Vasıfsızlığın güzide örneklerinden Sanayi Bakanı Varank, devletin gücünü/kapasitesini “1 milyon battaniye üretiyoruz” diye övünüp anlattığında bölge halkı en azından defnedebilmek için cenazelerinin enkaz altından çıkarılması için yalvarıyordu. Varank, battaniye üretme kapasitesi ile övünürken bölge halkı kefene muhtaçtı. Faşist Türk devleti, halkı enkaz altında kalan cenazelerini almak için yalvarmaya mahkûm edecek bir karaktere sahiptir. Onun halk düşmanı karakterinin özetidir bu!
DEVLETİN HALKTAKİ İTİBARI SIFIRDIR!
Maraş Depremi faşist Türk devletinin halk düşmanı karakterini bir kez daha ifşa ettiği gibi, halkın gücünü de bütün ülkeyi sarmalayan dayanışma pratiği ile ortaya çıkarmıştır. Devlet büyük bir aymazlık içinde seyirci koltuğunda pineklerken, halk hızlıca harekete geçip kurtarma çalışmalarına katılmış, ihtiyaç malzemeleri listesi oluşturulup paylaşılmış, ellerindeki olanakları seferber etmiştir. Halk dayanışmayı örgütleyip kurtarma çalışmaları yürütürken devlet sanal medyayı kısıtlama, yardımları gasp etme, gazetecileri gözaltına almakla meşguldü. Depremin 5. gününde ne GSM şirketlerinin beceriksizliği giderilebildi ne barınma sorunu giderilebildi ne seyyar tuvaletler kurulabildi ne de salgın hastalıklara karşı tedbir alınabildi.

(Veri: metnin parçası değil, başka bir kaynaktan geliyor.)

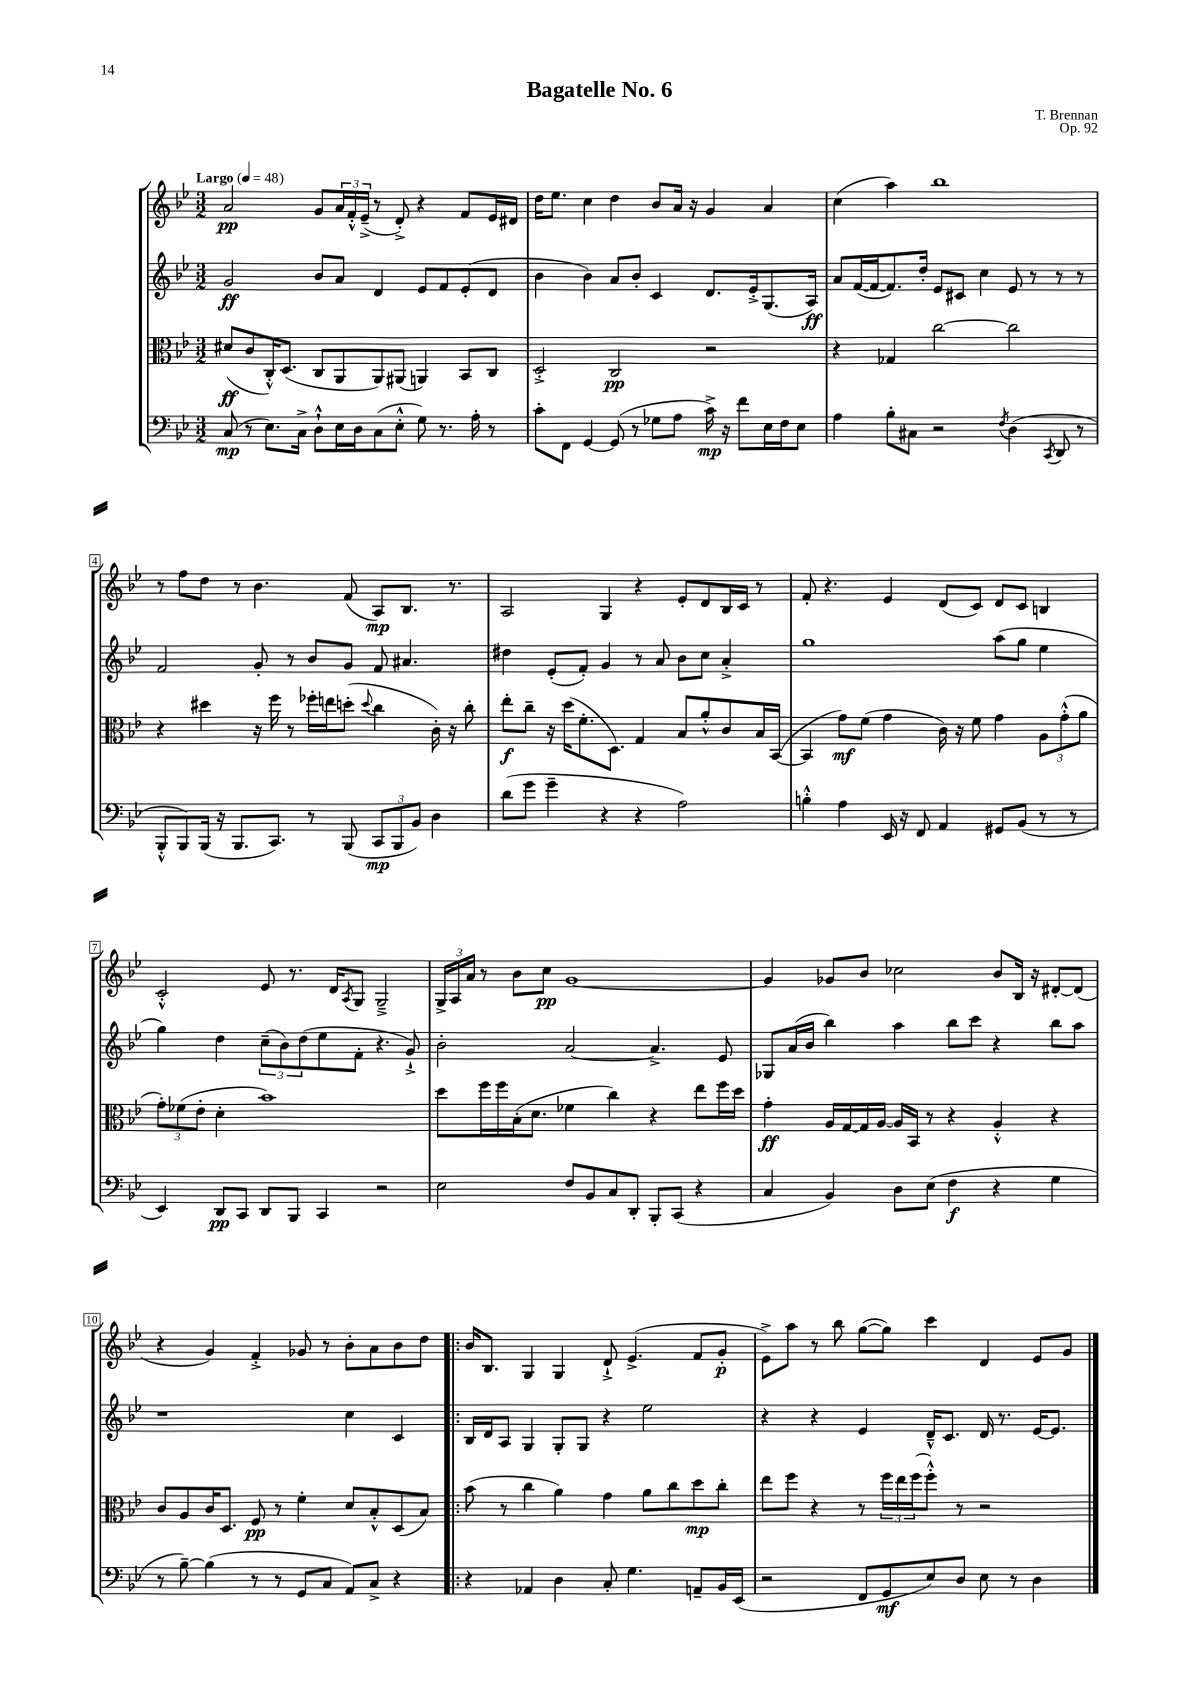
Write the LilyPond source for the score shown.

\header { title = "Bagatelle No. 6" composer = "T. Brennan" opus = "Op. 92" }
<<
\new StaffGroup <<
\new Staff = "s0" {
    \clef treble \key bes \major \numericTimeSignature \time 3/2 \tempo "Largo" 4 = 48
    a'2\pp g'8 \tuplet 3/2 { a'16 f'16-.-^ ees'16--->( } r8 d'8-.->) r4 f'8 ees'16 dis'16 |
    d''16 ees''8. c''4 d''4 bes'8 a'16 r16 g'4 a'4 |
    c''4( a''4) bes''1 |
    r8 f''8 d''8 r8 bes'4. f'8( a8\mp) bes8. r8. |
    a2 g4 r4 ees'8-. d'8 bes16 c'16 r8 |
    f'8-. r4. ees'4 d'8( c'8) d'8 c'8 b4 |
    c'2-.-^ ees'8 r8. d'16 \acciaccatura { a8 } g8 g2---> |
    \tuplet 3/2 { g16-> a16 a'16 } r8 bes'8 c''8\pp g'1~ |
    g'4 ges'8 bes'8 ces''2 bes'8 bes16 r16 dis'8~-. dis'8( |
    r4 g'4) f'4-.-> ges'8 r8 bes'8-. a'8 bes'8 d''8 |
    \bar ".|:" bes'16 bes8. g4 g4 d'8-!-> ees'4.->( f'8 g'8-.\p |
    ees'8->) a''8 r8 bes''8 g''8~( g''8) c'''4 d'4 ees'8 g'8 \bar "|." |
}
\new Staff = "s1" {
    \clef treble \key bes \major \numericTimeSignature \time 3/2
    g'2\ff bes'8 a'8 d'4 ees'8 f'8 ees'8-.( d'8 |
    bes'4 bes'4) a'8 bes'8-. c'4 d'8. ees'16-.-> g8.( a16\ff) |
    a'8 f'16~( f'16~ f'8.) d''16-. ees'8 cis'8 c''4 ees'8 r8 r8 r8 |
    f'2 g'8-. r8 bes'8 g'8 f'8 ais'4. |
    dis''4 ees'8-.( f'8-.) g'4 r8 a'8 bes'8 c''8 a'4-.-> |
    g''1 a''8( g''8 ees''4 |
    g''4) d''4 \tuplet 3/2 { c''8--( bes'8) d''8( } ees''8 f'8-. r4. g'8-!->) |
    bes'2-. a'2~ a'4.-> ees'8 |
    ges8 a'16( bes'16 bes''4) a''4 bes''8 c'''8 r4 bes''8 a''8 |
    r1 c''4 c'4 |
    \bar ".|:" bes16 d'16 a8 g4 g8-. g8 r4 ees''2 |
    r4 r4 ees'4 d'16---^ c'8. d'16 r8. ees'16~ ees'8. \bar "|." |
}
\new Staff = "s2" {
    \clef alto \key bes \major \numericTimeSignature \time 3/2
    dis'8\ff( c'8 c16-.-^) d8.( c8 a,8 a,8) ais,8( a,4) bes,8 c8 |
    d2-.-> c2\pp r2 |
    r4 ges4 c''2~ c''2 |
    r4 dis''4 r16 f''16 r8 fes''16-. e''16 d''8-.( \appoggiatura { d''8 } c''4 c'16-.) r16 c''8-. |
    ees''8-.\f c''8-- r16 d''16( f'8.-. d8.) g4 bes8 a'8-.-^ c'8 bes16 bes,16~( |
    bes,4 g'8\mf) f'8( g'4 c'16) r16 f'8 g'4 \tuplet 3/2 { a8 g'8-.-^( a'8 } |
    \tuplet 3/2 { g'8-.) fes'8( ees'8-. } d'4-. bes'1) |
    d''8 f''16 f''16 bes16-.( d'8. fes'4 c''4) r4 ees''8 f''16 d''16 |
    g'4-.\ff a16 g16~ g16 a16~ a16 bes,16 r8 r4 a4-.-^ r4 |
    c'8 a8 c'16 d8. f8\pp r8 f'4-. d'8 bes8-.-^ d8( bes8) |
    \bar ".|:" bes'8( r8 c''4 a'4) g'4 a'8 c''8 d''8\mp c''8-. |
    ees''8 f''8 r4 r8 \tuplet 3/2 { f''16 ees''16 f''16( } f''8-.-^) r8 r2 \bar "|." |
}
\new Staff = "s3" {
    \clef bass \key bes \major \numericTimeSignature \time 3/2
    c8\mp( r8 ees8.) c16-> d8-!-^ ees16 d16 c8( ees8-.-^ g8) r8. a16-. r8 |
    c'8-. f,8 g,4~ g,8( r8 ges8 a8 c'16->\mp) r16 f'8 ees16 f16 ees8 |
    a4 bes8-. cis8 r2 \acciaccatura { f8 } d4( \acciaccatura { c,8 } d,8 r8 |
    bes,,8-.-^ bes,,8) bes,,16( r16 bes,,8. c,8.) r8 bes,,8( \tuplet 3/2 { c,8\mp bes,,8 bes,8) } d4 |
    d'8( g'8 g'4-- r4 r4 a2) |
    b4-.-^ a4 ees,16 r16 f,8 a,4 gis,8 bes,8( r8 r8 |
    ees,4) d,8\pp c,8 d,8 bes,,8 c,4 r2 |
    ees2 f8 bes,8 c8 d,8-. bes,,8-. c,8( r4 |
    c4 bes,4) d8 ees8( f4\f r4 g4 |
    r8 bes8~--) bes4( r8 r8 g,8 c8 a,8) c8-> r4 |
    \bar ".|:" r4 aes,4 d4 c8-. g4. a,8-- bes,16 ees,16( |
    r2 f,8 g,8\mf ees8) d8 ees8 r8 d4 \bar "|." |
}
>>
>>
\layout { \context { \Score \override BarNumber.stencil = #(make-stencil-boxer 0.1 0.3 ly:text-interface::print) } }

Devletin rol çalmak için yardımları tek elde toplama tehditleri savurmasına aldırış etmeyen halkın topladığı yardımları güvendiği kurumlar aracılığıyla bölgeye ulaştırması devletin halktaki karşılığını anlatmaktadır. Tek kelimeyle devletin halktaki itibarı sıfırdır.
Dayanışma kültürü/ruhu halkın gücünün ahlaki ifadesidir. Bu ruhu harekete geçiren, devletin halkı umursamayan pratiğinin ahlaki olarak kavranmasıdır. Bu ruhu harekete geçiren halkın mayalanan öfkesidir. Halkın dayanışma kültürü örgütlü güce dönüşmek zorundadır. Bu ahlaki refleksi devletin zafiyetini örtmek için değil, onun çürümüş kolonlarını yıkmak için harekete geçirmek zorundayız.
Bugün binlerce insan için mezara dönüşen bu enkaz yığını, ranta dayalı yapılaşma politikasının sonucudur. Barınma sorununu rant olarak algılayan bu tüccar zihniyeti tüm bu mezarları milyonlarca liraya ev diye satarken inşaat sermayesinin sırtı siyasal iktidar tarafından sıvanıyordu.
‘99 Depremi enkaz altında kalan devletin fotoğrafını hafızalara kazımıştı; Maraş Depremi ise devletin çürümüş, yozlaşmış karakterini; yönetme kabiliyeti zayıflamış siyasal iktidarın halka yalnızca tevekkülü salık verebildiğinin fotoğrafını çekmiştir. Bu fotoğraf, ceberut devletin kolonlarıyla birlikte çöktüğünü anlatmaktadır. Bu fotoğrafı kalıcı kılmak dayanışmayı bir adım ileri taşıyıp örgütlü gücü açığa çıkarmakla mümkündür. Erdoğan’ın kader planına, halkın kendi kaderini belirleme hakkı yani devrim mücadelesini yükselterek yanıt verelim.